In fact, after all of the awfulness, wherein I felt suicidal for clearly failing my dog, Butterfly was back to smiling and being happy and ready to play. If all of that vomiting and coughing and spasming had happened to me, I would still be moping and cursing God months later, but Butterfly just shook it off and went back to being a dog.

I worry that I should have taken her to the vet anyway, even though there was nothing left to see. I worry that she needs a special doggy nurse, and a doggy psychiatrist too. I keep worrying that I’ve taken on a situation that is too big for me, and the after effects of her life in a puppy mill will pose too much of a challenge, and I will fail her. But then she makes me think it over again.

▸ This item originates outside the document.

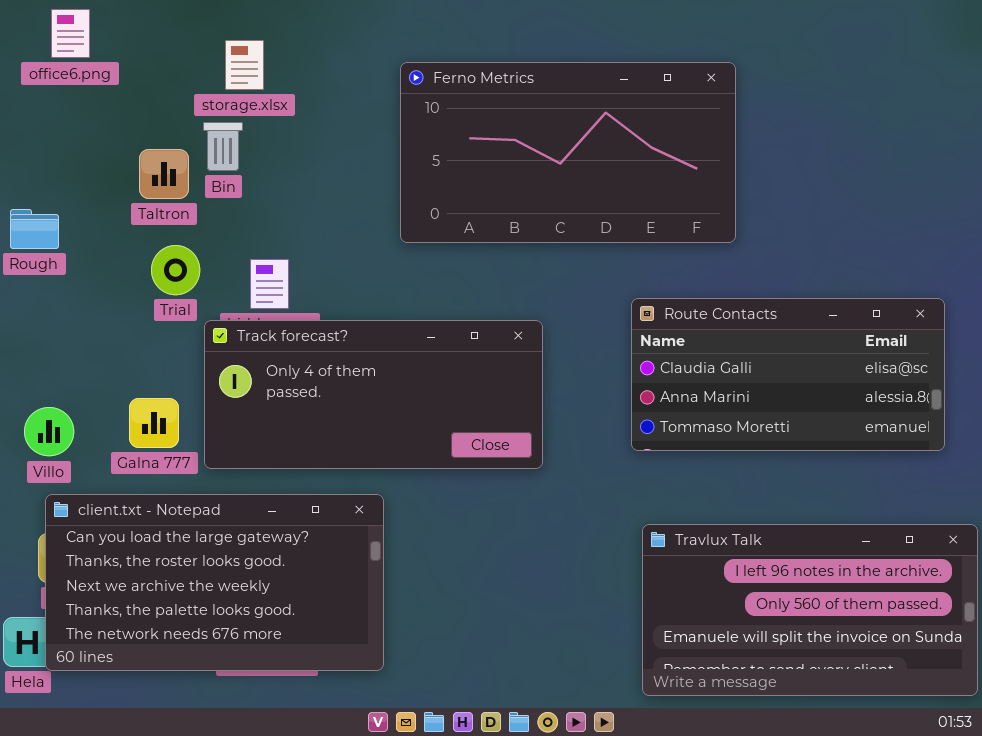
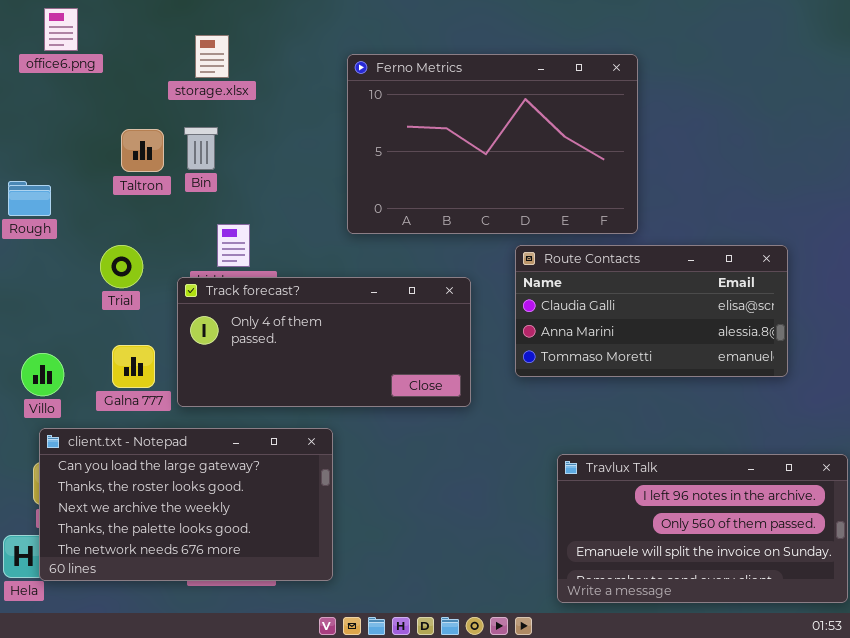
Ferno Metrics: [400,62,736,243] -> [347,54,638,234], resized
Bin: [203,122,243,171] -> [184,127,218,170], moved
Trial: [151,245,200,295] -> [100,245,143,288], moved
Route Contacts: [631,298,945,451] -> [515,245,788,377], moved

The other night we had a lot of wind and rain, and my bedroom, the attic, is like a wind tunnel, so the sound was exaggerated, and Butterfly was frightened. She woke me up at three o’clock in the morning trying to stuff her head into my armpit. I used to do that with my Mommy when I was little too. She crawled over me and around me and curled against me, but she couldn’t find any position that worked for more than ten seconds at a time.

Finally, by five a.m., she sat down by my chest and stayed there for the rest of the night. She seems to think I’m trustworthy, and I’d like to believe her judgment is sound.


Butterfly and her crazy hair

Butterfly really likes her scratchies.